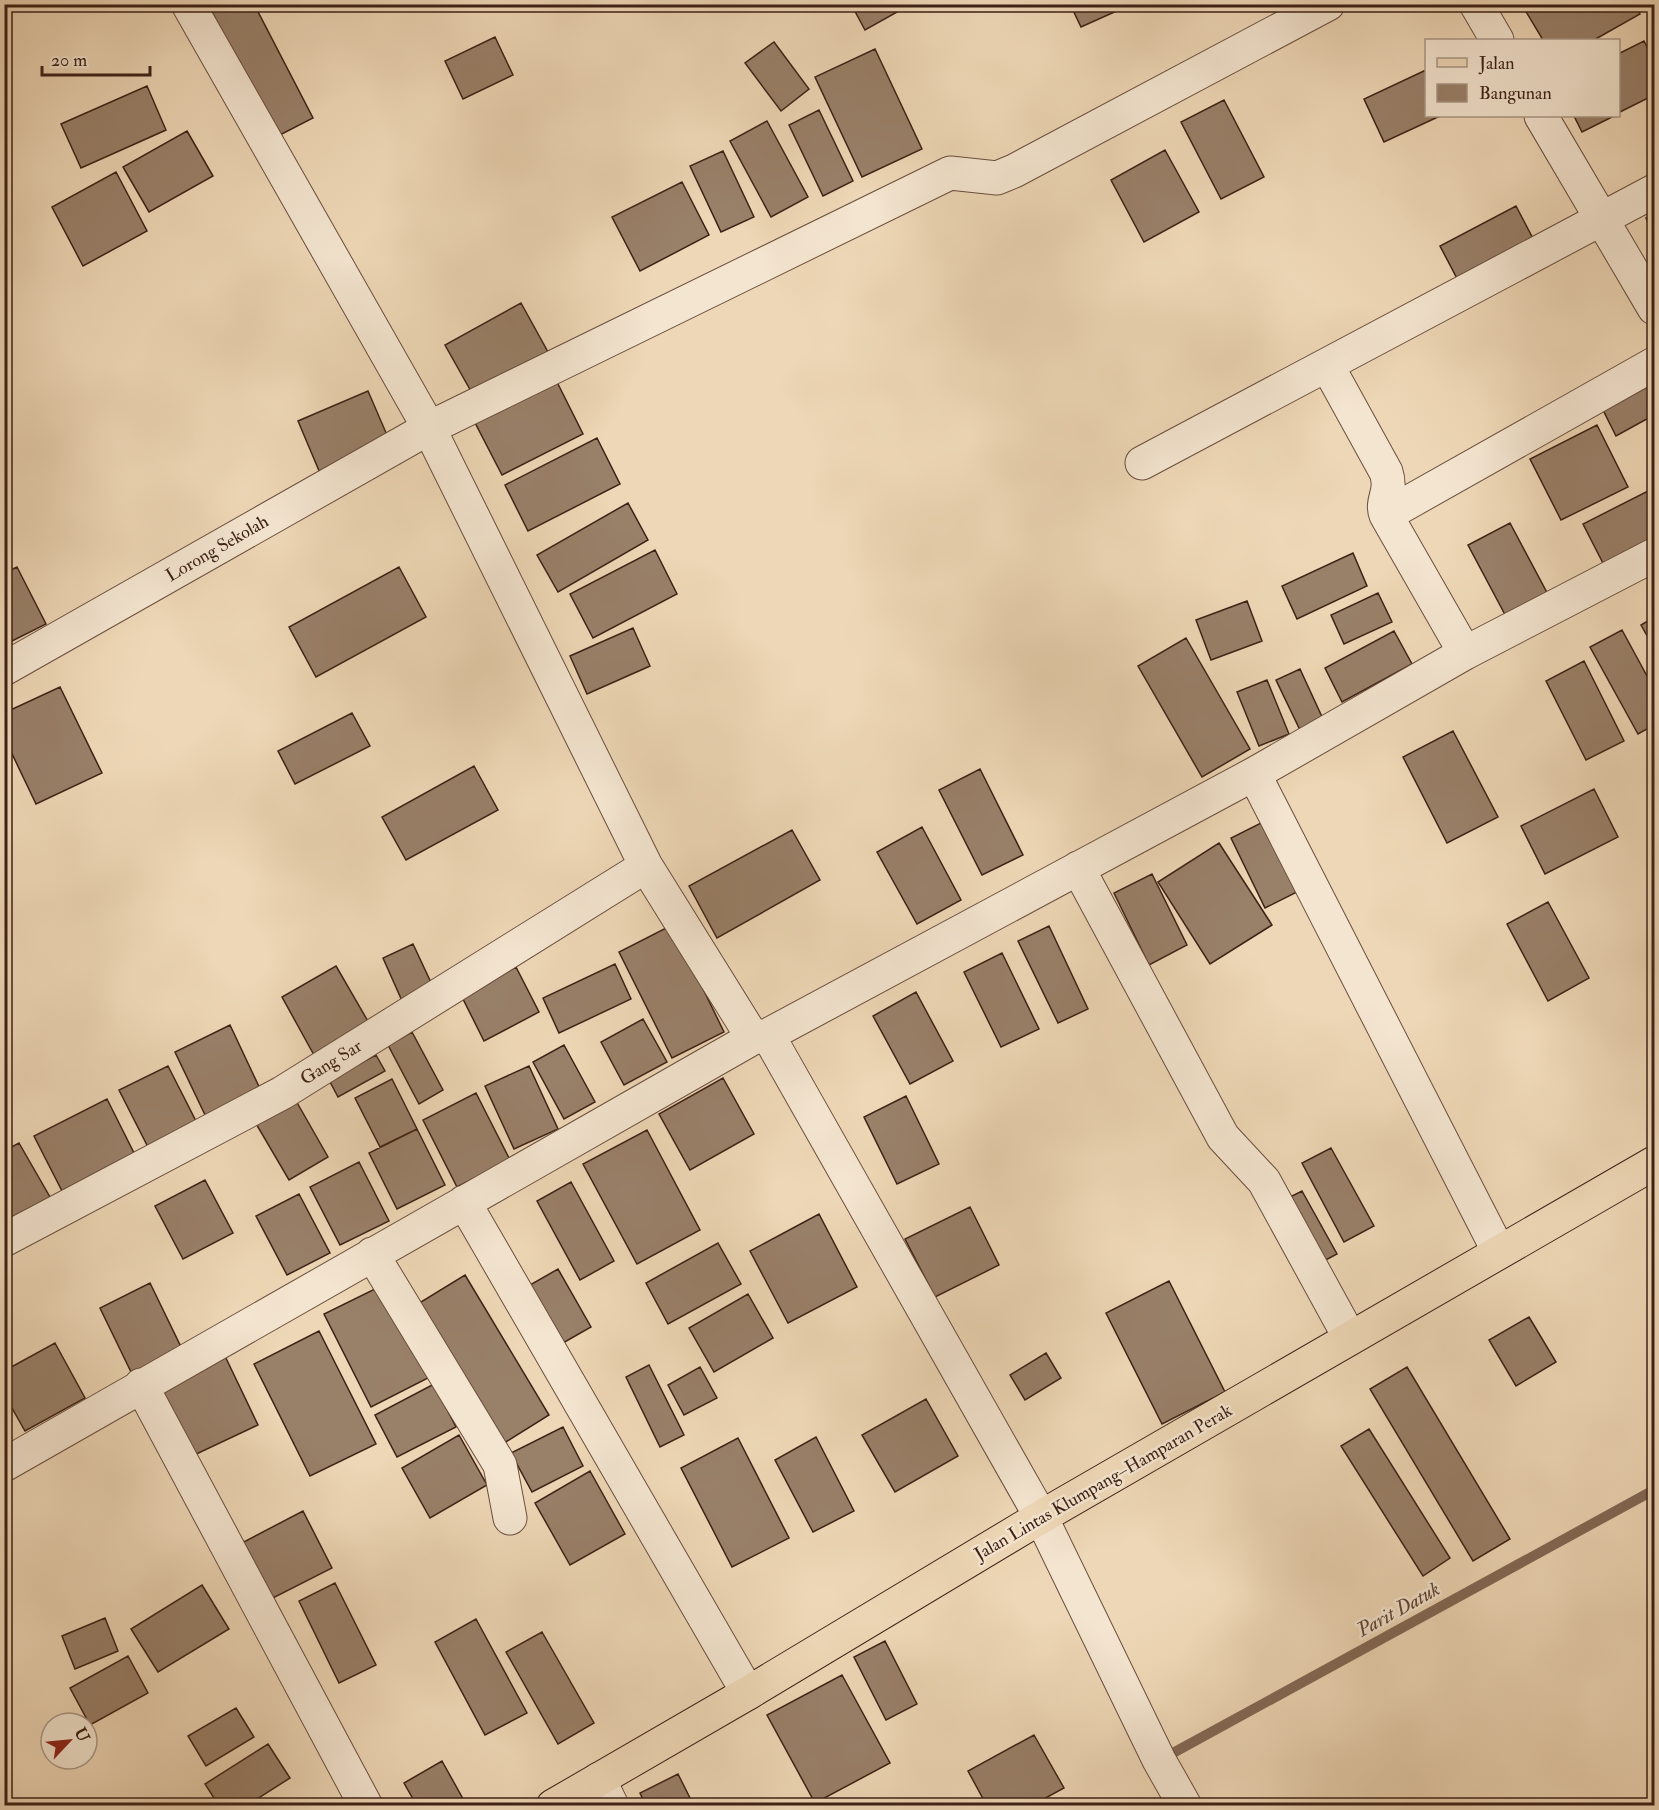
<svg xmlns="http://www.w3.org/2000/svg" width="1659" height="1810" font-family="'IM FELL Double Pica',serif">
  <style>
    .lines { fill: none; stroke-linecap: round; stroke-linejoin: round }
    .stream { stroke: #836956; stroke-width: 10 }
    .building { fill: #998069; stroke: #3d2116; stroke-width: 1.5 }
    .minor-casing { stroke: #694e3e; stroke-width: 35 }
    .major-casing { stroke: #3d2116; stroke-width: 35 }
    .minor { stroke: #f4e5d0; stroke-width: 33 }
    .major { stroke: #eed7b6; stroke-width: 33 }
    .labels { text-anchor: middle; stroke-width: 5; stroke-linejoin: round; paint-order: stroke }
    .street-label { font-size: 18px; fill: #3d2116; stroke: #f4e5d0 }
    .water-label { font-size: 20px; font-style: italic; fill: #604536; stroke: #f4e5d0 }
  </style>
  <rect width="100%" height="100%" fill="#eed7b6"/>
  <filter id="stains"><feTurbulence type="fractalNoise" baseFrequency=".00333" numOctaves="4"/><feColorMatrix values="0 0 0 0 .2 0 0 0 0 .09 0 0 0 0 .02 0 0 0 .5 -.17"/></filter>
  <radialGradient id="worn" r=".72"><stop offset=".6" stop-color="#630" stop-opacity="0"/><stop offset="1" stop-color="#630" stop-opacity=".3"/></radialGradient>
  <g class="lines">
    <path class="stream" d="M 1162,1759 L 1654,1490"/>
  </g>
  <path class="building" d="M 208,4 L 254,4 L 313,118 L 276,137 Z
    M 851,4 L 896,4 L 899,11 L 865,30 Z
    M 1070,4 L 1119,4 L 1121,9 L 1081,27 Z
    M 1634,4 L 1640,14 L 1594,40 L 1543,40 L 1522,5 Z
    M 495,37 L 513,75 L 463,99 L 445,61 Z
    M 1644,41 L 1654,61 L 1654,95 L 1618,113 L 1618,54 Z
    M 774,42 L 809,89 L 781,111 L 745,63 Z
    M 875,49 L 922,149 L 862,177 L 815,77 Z
    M 1426,70 L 1426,116 L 1440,116 L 1384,142 L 1364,99 Z
    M 147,86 L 166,130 L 81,168 L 61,124 Z
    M 1224,100 L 1264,177 L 1221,199 L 1181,122 Z
    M 819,110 L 853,181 L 823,196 L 789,125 Z
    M 1574,116 L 1614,116 L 1582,132 Z
    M 767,121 L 808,197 L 771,217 L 730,141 Z
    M 187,131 L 213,176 L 149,212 L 123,167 Z
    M 1165,150 L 1199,212 L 1144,242 L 1111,180 Z
    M 723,151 L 754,217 L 721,232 L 690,166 Z
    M 116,172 L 147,231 L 83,266 L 52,207 Z
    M 682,182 L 709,235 L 640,271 L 612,217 Z
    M 1516,206 L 1538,248 L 1462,288 L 1440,246 Z
    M 1654,213 L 1654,235 L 1646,218 Z
    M 521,303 L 548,352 L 472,393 L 445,345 Z
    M 553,374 L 583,434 L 502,475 L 471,415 Z
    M 1654,383 L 1654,415 L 1616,436 L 1603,410 Z
    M 368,391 L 390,442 L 320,473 L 298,421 Z
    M 1597,425 L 1628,487 L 1561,520 L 1530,459 Z
    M 597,438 L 620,484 L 528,531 L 505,485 Z
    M 1654,488 L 1654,546 L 1607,571 L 1583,524 Z
    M 628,503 L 648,540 L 558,592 L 537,555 Z
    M 1510,523 L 1552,602 L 1510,624 L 1468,545 Z
    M 655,550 L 677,594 L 593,638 L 570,594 Z
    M 1353,553 L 1367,586 L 1297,619 L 1282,586 Z
    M 17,567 L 46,624 L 4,645 L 4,573 Z
    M 399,567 L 426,617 L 316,677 L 289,627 Z
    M 1378,593 L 1392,622 L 1344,644 L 1331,615 Z
    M 1247,601 L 1262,641 L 1211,660 L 1196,620 Z
    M 1654,617 L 1654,648 L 1641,625 Z
    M 633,628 L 650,666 L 587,694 L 570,656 Z
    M 1622,630 L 1654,689 L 1654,725 L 1638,734 L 1590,647 Z
    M 1394,631 L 1412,664 L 1342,702 L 1325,668 Z
    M 1186,638 L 1250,749 L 1202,777 L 1138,666 Z
    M 1584,661 L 1624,741 L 1586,760 L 1546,681 Z
    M 1300,669 L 1323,719 L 1300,730 L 1276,680 Z
    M 1267,680 L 1289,734 L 1259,746 L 1237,692 Z
    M 60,687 L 102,773 L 36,804 L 4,737 L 4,713 Z
    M 352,713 L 370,746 L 295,784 L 278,751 Z
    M 1453,731 L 1498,817 L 1447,843 L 1403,757 Z
    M 474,766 L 498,810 L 406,860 L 382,817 Z
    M 980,769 L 1023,855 L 982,875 L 939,790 Z
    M 1594,789 L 1618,837 L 1545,874 L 1521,826 Z
    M 1271,818 L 1305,888 L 1265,908 L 1231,838 Z
    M 922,827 L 961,900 L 917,924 L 877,852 Z
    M 792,830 L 820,880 L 717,938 L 689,886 Z
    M 1219,843 L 1272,925 L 1210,964 L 1158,882 Z
    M 1152,874 L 1187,945 L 1149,965 L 1114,893 Z
    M 1548,902 L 1589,978 L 1548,1001 L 1507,924 Z
    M 672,925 L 724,1032 L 672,1058 L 619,952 Z
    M 1049,926 L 1088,1009 L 1058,1023 L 1018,941 Z
    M 413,944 L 434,989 L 403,1003 L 383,958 Z
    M 1002,953 L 1039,1029 L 1001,1047 L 964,972 Z
    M 615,964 L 631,999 L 559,1033 L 543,998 Z
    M 336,966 L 369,1023 L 314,1055 L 282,997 Z
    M 516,967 L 539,1012 L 484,1041 L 461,995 Z
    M 916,992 L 953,1061 L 910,1084 L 873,1016 Z
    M 643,1019 L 667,1062 L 624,1085 L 601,1042 Z
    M 230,1025 L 262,1093 L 207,1119 L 175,1052 Z
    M 412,1032 L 443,1090 L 419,1104 L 388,1045 Z
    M 564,1045 L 595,1102 L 564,1119 L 533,1062 Z
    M 376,1055 L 385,1071 L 338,1097 L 329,1080 Z
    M 168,1066 L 201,1131 L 152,1155 L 119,1090 Z
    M 529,1066 L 558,1129 L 514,1149 L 485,1086 Z
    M 723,1078 L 754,1134 L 690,1170 L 659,1114 Z
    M 392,1079 L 417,1129 L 380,1147 L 355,1098 Z
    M 476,1093 L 510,1160 L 457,1187 L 423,1120 Z
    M 906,1096 L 939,1164 L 897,1184 L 864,1117 Z
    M 107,1099 L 135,1155 L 62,1191 L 34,1136 Z
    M 295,1099 L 328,1157 L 289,1180 L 255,1122 Z
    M 417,1129 L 445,1185 L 397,1209 L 369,1153 Z
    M 647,1130 L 700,1230 L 637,1264 L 583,1164 Z
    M 19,1143 L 54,1204 L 15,1226 L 4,1207 L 4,1151 Z
    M 1331,1148 L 1374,1226 L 1344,1242 L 1302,1163 Z
    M 359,1162 L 389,1221 L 340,1245 L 310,1187 Z
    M 205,1180 L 233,1233 L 183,1259 L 155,1206 Z
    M 571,1182 L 614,1261 L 580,1280 L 537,1201 Z
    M 1302,1191 L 1337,1254 L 1322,1262 L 1286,1199 Z
    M 299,1194 L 330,1253 L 287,1275 L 256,1216 Z
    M 970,1207 L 999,1265 L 935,1297 L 905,1239 Z
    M 819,1214 L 857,1287 L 788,1323 L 750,1251 Z
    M 718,1243 L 741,1284 L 668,1324 L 646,1283 Z
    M 558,1269 L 591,1327 L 556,1347 L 523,1289 Z
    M 465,1275 L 549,1415 L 501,1445 L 416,1305 Z
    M 1169,1281 L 1225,1392 L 1162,1424 L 1106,1313 Z
    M 150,1283 L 182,1349 L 132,1374 L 100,1308 Z
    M 381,1286 L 428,1378 L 371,1407 L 324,1314 Z
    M 748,1294 L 773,1338 L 714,1372 L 689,1328 Z
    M 1529,1317 L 1556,1362 L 1516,1386 L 1489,1340 Z
    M 319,1331 L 376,1444 L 310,1476 L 254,1364 Z
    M 55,1343 L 85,1398 L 25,1431 L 4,1394 L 4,1371 Z
    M 1046,1353 L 1061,1378 L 1025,1400 L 1010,1375 Z
    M 224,1354 L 258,1425 L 190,1457 L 156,1386 Z
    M 649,1365 L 684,1435 L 660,1447 L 626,1377 Z
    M 700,1367 L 717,1398 L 684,1415 L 668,1385 Z
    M 1407,1367 L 1510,1539 L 1473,1561 L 1370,1389 Z
    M 434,1384 L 456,1427 L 397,1457 L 375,1415 Z
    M 926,1399 L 958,1456 L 895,1492 L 862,1435 Z
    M 563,1427 L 583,1466 L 532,1492 L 511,1453 Z
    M 1369,1429 L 1450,1558 L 1423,1576 L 1341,1446 Z
    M 459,1435 L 487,1485 L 430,1518 L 402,1468 Z
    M 816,1437 L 854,1511 L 813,1532 L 775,1460 Z
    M 738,1438 L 789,1538 L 732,1567 L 681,1468 Z
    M 590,1471 L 625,1534 L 570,1565 L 535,1503 Z
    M 303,1511 L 332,1568 L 265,1602 L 236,1546 Z
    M 335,1583 L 376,1665 L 339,1683 L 299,1601 Z
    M 202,1585 L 229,1629 L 158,1672 L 131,1629 Z
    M 105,1618 L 118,1651 L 75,1669 L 62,1636 Z
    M 476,1619 L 527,1713 L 485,1735 L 435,1642 Z
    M 542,1632 L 594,1723 L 558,1744 L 506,1652 Z
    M 885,1641 L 917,1704 L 886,1720 L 854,1657 Z
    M 128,1656 L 148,1693 L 90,1725 L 70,1688 Z
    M 842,1675 L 890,1763 L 815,1803 L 767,1715 Z
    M 236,1708 L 254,1737 L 206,1766 L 188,1736 Z
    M 1034,1735 L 1064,1788 L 1031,1806 L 987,1806 L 968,1771 Z
    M 268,1744 L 290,1778 L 246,1806 L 219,1806 L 205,1784 Z
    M 442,1761 L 467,1806 L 417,1806 L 404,1783 Z
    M 678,1774 L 694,1806 L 646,1806 L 640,1793 Z"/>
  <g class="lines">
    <g class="minor-casing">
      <path id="minor" d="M 1476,4 L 1497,40
        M 1541,116 L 1654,308
        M 1327,365 L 1386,472 C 1393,493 1380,500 1386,515
        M 1142,463 L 1654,191
        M 1465,653 L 1386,515 L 1654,364
        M 4,669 L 429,428 L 188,4
        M 1254,774 L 1499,1252
        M 1078,868 L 1223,1137 L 1264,1181 L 1350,1338
        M 768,1035 L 1254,774 L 1465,653 L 1654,555
        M 464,1202 L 748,1693
        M 4,1240 L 282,1093 L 646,866
        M 372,1254 L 500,1465 L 510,1518
        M 141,1385 L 366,1806
        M 4,1465 L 753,1038
        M 599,1779 L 612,1806
        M 1185,1806 L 1159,1760 L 1041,1517 L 768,1035 L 753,1038 L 646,866 L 429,428 L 950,173 L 997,178 L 1014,171 L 1328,4"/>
    </g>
    <g class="major-casing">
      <path id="major" d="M 553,1806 L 748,1693 L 1041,1517 L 1654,1163"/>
    </g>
    <use href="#minor" class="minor"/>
    <use href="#major" class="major"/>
  </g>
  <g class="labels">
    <g class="street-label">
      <text transform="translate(217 548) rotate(-30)" y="6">Lorong Sekolah</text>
      <text transform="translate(331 1062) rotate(-32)" y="6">Gang Sar</text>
      <text transform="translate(1103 1482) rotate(-30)" y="6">Jalan Lintas Klumpang–Hamparan Perak</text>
    </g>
    <g class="water-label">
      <text transform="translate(1398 1609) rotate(-29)" y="7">Parit Datuk</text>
    </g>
  </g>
  <rect width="1659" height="1810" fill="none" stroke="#eed7b6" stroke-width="24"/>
  <rect x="6" y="6" width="1647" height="1798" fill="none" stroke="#3d2116" stroke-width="3"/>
  <rect x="12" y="12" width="1635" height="1786" fill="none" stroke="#3d2116" stroke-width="1.5"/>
  <rect x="1425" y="39" width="195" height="78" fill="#f4e5d0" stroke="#ab9786" stroke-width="1.5"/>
  <rect x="1437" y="58" width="30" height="9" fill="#eed7b6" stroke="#ab9786" stroke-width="1.5"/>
  <text x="1479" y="69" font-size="18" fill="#3d2116">Jalan</text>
  <rect x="1437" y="84" width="30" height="18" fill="#998069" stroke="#ab9786" stroke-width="1.5"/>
  <text x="1479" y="99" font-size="18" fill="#3d2116">Bangunan</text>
  <g transform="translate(69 1741) rotate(64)"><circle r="28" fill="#f4e5d0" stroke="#ab9786" stroke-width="1.5"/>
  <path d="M0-4.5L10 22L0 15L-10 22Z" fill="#8f2418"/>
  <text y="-9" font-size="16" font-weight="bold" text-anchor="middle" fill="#3d2116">U</text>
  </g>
  <path d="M42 66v9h108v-9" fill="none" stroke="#3d2116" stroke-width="3"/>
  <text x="51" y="66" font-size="18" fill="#3d2116" stroke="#f4e5d0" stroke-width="4.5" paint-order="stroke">20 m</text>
  <rect width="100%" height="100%" filter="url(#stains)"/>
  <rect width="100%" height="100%" fill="url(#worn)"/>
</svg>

++++++++

Work to be completed: If a line in the listing has "worn" in it, report that line.

Reply:
  <radialGradient id="worn" r=".72"><stop offset=".6" stop-color="#630" stop-opacity="0"/><stop offset="1" stop-color="#630" stop-opacity=".3"/></radialGradient>
  <rect width="100%" height="100%" fill="url(#worn)"/>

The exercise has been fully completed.